Tasks to complete
**1.** Answer these from the Groundhog Day text below, one line each:
(a) In what year was Dr. Joyce Little's book The Church and the Culture War published?
(b) Which Woody Allen film does Dr. Little review alongside Groundhog Day?
(c) In which issue of National Review does the piece appear?
**2.** Repeat the Groundhog Day text below word for word from "Of course I" to "of National Review.".
**3.** Write what comes next in the Groundhog Day text below, picking up after its final line.

Text section
____

Of course I wasn’t as surprised as Mr. Goldberg. All this hoopla over Groundhog Day immediately reminded me of our local theologian at UST in Houston, Dr. Joyce Little, and her excellent 1995 book, The Church and the Culture War. Dr. Little has a wonderful syntopical movie review of Woody Allen’s Crime and Misdemeanors and Groundhog Day as an epilogue. Hopefully, Ignatius Press may reprint this essay on their website.
 
Gabriel Gale:
The movie Groundhog’s day has been rediscovered. This week there was a snippet from an article on the movie Groundhog Day on NRO.

http://www.nationalreview.com/goldberg/goldberg200502010801.asp

*A Movie for All Time
**Tomorrow and tomorrow and tomorrow, Groundhog Day scores
EDITOR’S NOTE: This piece appears in the February 14, 2005, issue of National Review.

____

Information

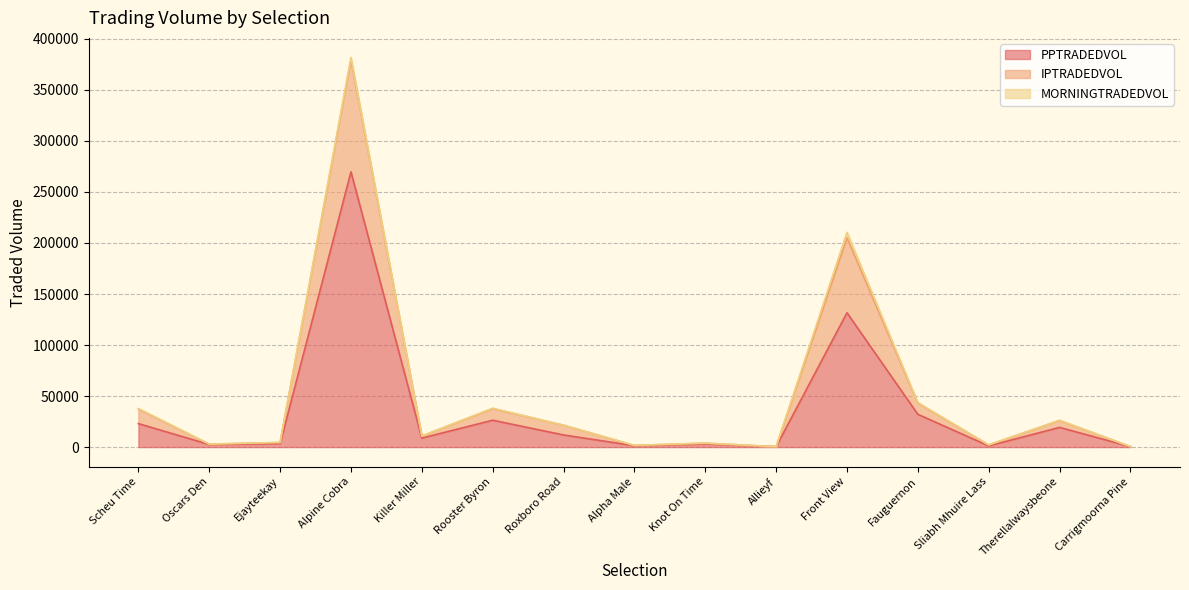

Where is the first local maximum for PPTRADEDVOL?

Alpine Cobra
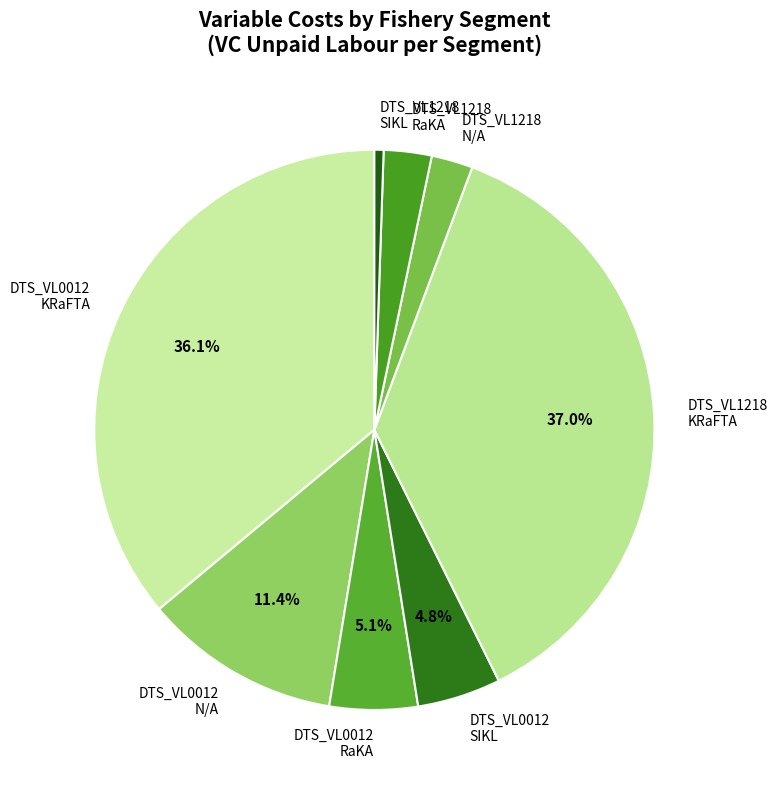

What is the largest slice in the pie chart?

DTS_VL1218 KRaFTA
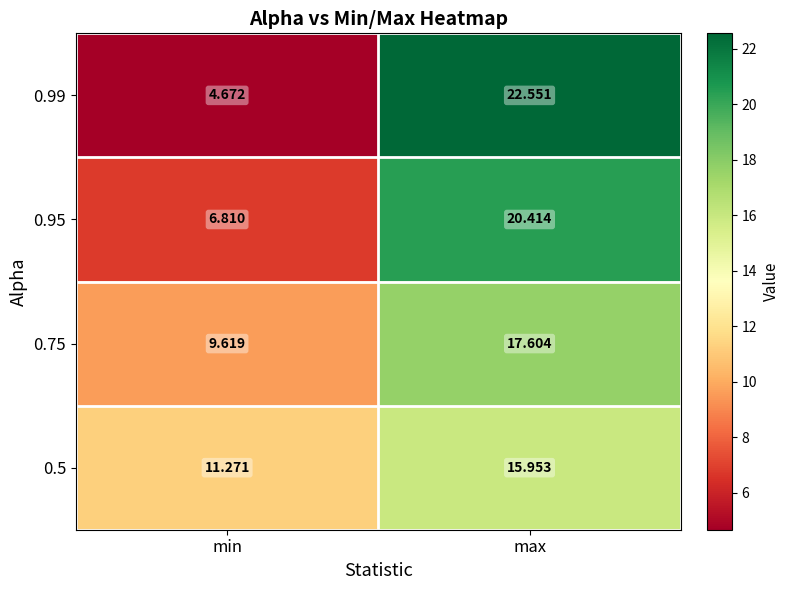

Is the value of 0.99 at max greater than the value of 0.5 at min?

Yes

____

Task-by-task answers
**1.**
(a) 1995
(b) Crime and Misdemeanors
(c) The February 14, 2005, issue

**2.**
Of course I wasn’t as surprised as Mr. Goldberg. All this hoopla over Groundhog Day immediately reminded me of our local theologian at UST in Houston, Dr. Joyce Little, and her excellent 1995 book, The Church and the Culture War. Dr. Little has a wonderful syntopical movie review of Woody Allen’s Crime and Misdemeanors and Groundhog Day as an epilogue. Hopefully, Ignatius Press may reprint this essay on their website.
 
Gabriel Gale:
The movie Groundhog’s day has been rediscovered. This week there was a snippet from an article on the movie Groundhog Day on NRO.

http://www.nationalreview.com/goldberg/goldberg200502010801.asp

*A Movie for All Time
**Tomorrow and tomorrow and tomorrow, Groundhog Day scores
EDITOR’S NOTE: This piece appears in the February 14, 2005, issue of National Review.

**3.**
Here’s a line you’ll either recognize or you won’t: “This is one time where television really fails to capture the true excitement of a large squirrel predicting the weather.” If you don’t recognize this little gem, you’ve either never seen Groundhog Day or you’re not a fan of what is, in my opinion, one of the best films of the last 40 years.

When the Museum of Modern Art in New York debuted a film series on “The Hidden God: Film and Faith” two years ago, it opened with Groundhog Day. The rest of the films were drawn from the ranks of turgid and bleak intellectual cinema, including standards from Ingmar Bergman and Roberto Rossellini. According to the New York Times, curators of the series were stunned to discover that so many of the 35 leading literary and religious scholars who had been polled to pick the series entries had chosen Groundhog Day that a spat had broken out among the scholars over who would get to write about the film for the catalogue.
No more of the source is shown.